Sorumsuzca dil kullanması talihsizliktir. Bahçeli'nin kullandığı bu dil 1980 öncesi öldürülen, 1980 sonrası idam edilen gençlerin hatıralarına açık şekilde saygısızlıktır. Bu dil, bu siyaset, bu tavır, Türkiye'nin ve milletimizin asla hayrına değildir. Kışkırtan, tahrik eden ayrıştıran bir dildir.

Kışkırtan, ayrıştıran bir dil Türkiye’nin birliğine, bütünlüğüne hizmet etmez. Terör biterse MHP’ye istismar alanı kalmayacaktır, bunu görüyor. Bu dilin nedeni budur. Ay yıldızlı bayrağa sarılı şehitler gelmezse slogan atma zemini kalmayacak.
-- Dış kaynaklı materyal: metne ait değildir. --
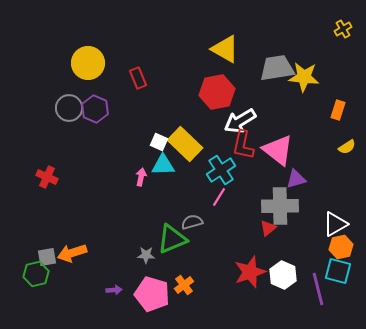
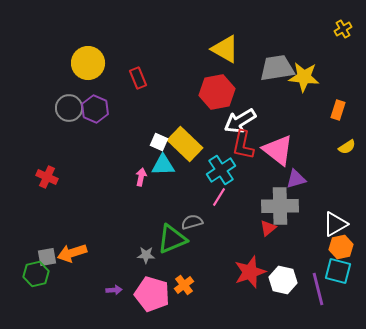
white hexagon: moved 5 px down; rotated 12 degrees counterclockwise
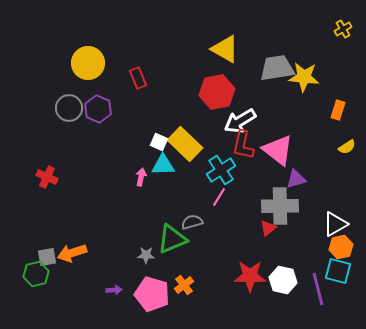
purple hexagon: moved 3 px right
red star: moved 4 px down; rotated 20 degrees clockwise
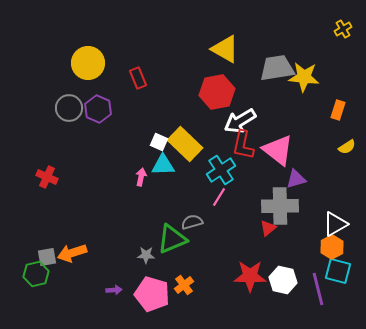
orange hexagon: moved 9 px left; rotated 15 degrees counterclockwise
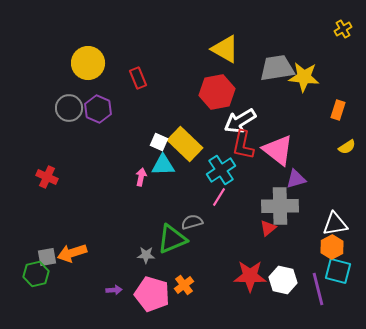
white triangle: rotated 20 degrees clockwise
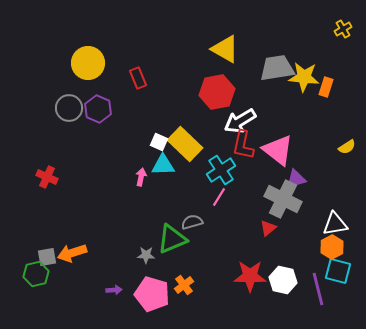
orange rectangle: moved 12 px left, 23 px up
gray cross: moved 3 px right, 7 px up; rotated 27 degrees clockwise
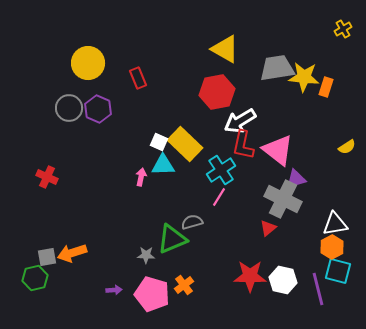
green hexagon: moved 1 px left, 4 px down
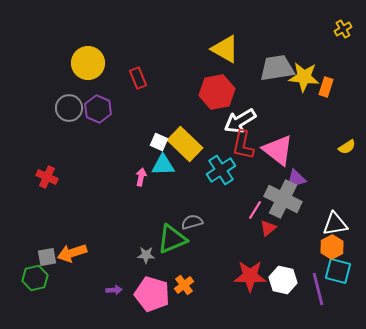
pink line: moved 36 px right, 13 px down
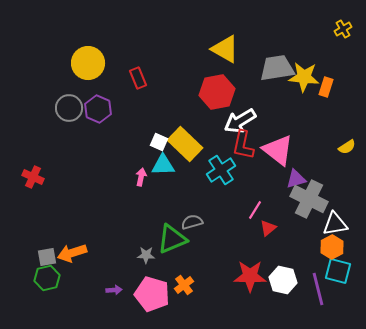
red cross: moved 14 px left
gray cross: moved 26 px right
green hexagon: moved 12 px right
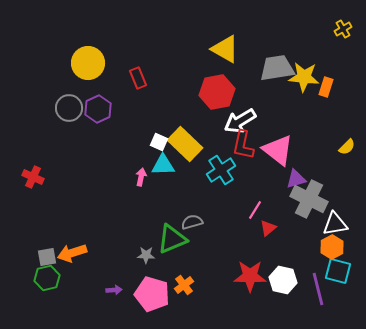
purple hexagon: rotated 12 degrees clockwise
yellow semicircle: rotated 12 degrees counterclockwise
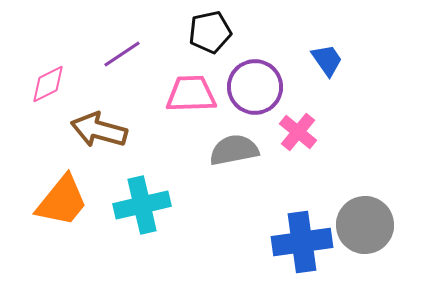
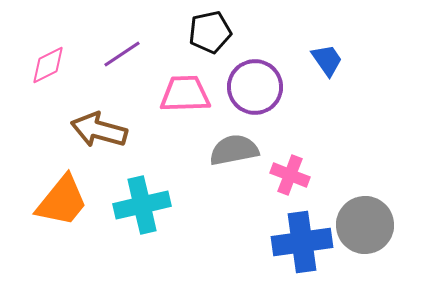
pink diamond: moved 19 px up
pink trapezoid: moved 6 px left
pink cross: moved 8 px left, 43 px down; rotated 18 degrees counterclockwise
'ANNELER DEĞİL, TERÖR BARONLARI AĞLASIN'

Çözüm süreci kararlılıkla ilerlerken, umut verici gelişmeler yaşanırken, bundan ciddi şekilde rahatsız olanlar var. Aşırı soldakileri ile aşırı sağdakiler aynı gözyaşını döküyorlar. Terör biteceği için üzülüyor, gözyaşı döküyor ve üzülüyor. Bizi bu zavallıların gözyaşı ilgilendirmez. Anneler ağlamasın da, bu terör baronları istedikleri kadar ağlasınlar.

Savaş baronlarının, toplum mühendislerinin elinde tek bir bahane ve gerekçe var, o da terördür. Son sığınakları, son bahaneleri, son gerekçeleri, son umutları terör. Eğer bu tehdit ortadan kalkarsa, bunların da tüm umutları suya düşecek.

Demokrasi açığını kapattık, kapatıyoruz. Çetelerle, cuntalarla cesaretle mücadele ettik, ediyoruz. Türkiye’nin ayağındaki terör prangasını söküyor ve atıyoruz.

'AKİL ADAMLAR'

Bizden 'akil adamlar'la ilgili açıklama çıkmadı. Bir televizyon kanalında ‘Akil adamlar grubu oluşturulabilir' dedim. 'Akil adamlar' kararını biz veririz, medya bunun kararını veremez. Bu işin sorumlusu biziz, hesabını biz vereceğiz. Sabırla bizi izlemeye devam edin. Toplumda karşılığı olan insanlara bakacağız, karşılığı yoksa bu insanlarla niye yola çıkalım. 'Akil insanlar', 'akiller' daha şık düşer.

Akil insanlar grubuna karar verirsek, 780 bin kilometre kareyi kuşatacak bir adım atarız. Onlar bizim ancak müşavere heyetimiz olacaktır. Akil insanlar grubuna ihtiyacımız olabilir. Her kesimin de burada olmasını isteriz.

Böyle bir süreci başlatabiliriz. Ama bu grup karar alamaz. Biz bu konuda seçiciyiz."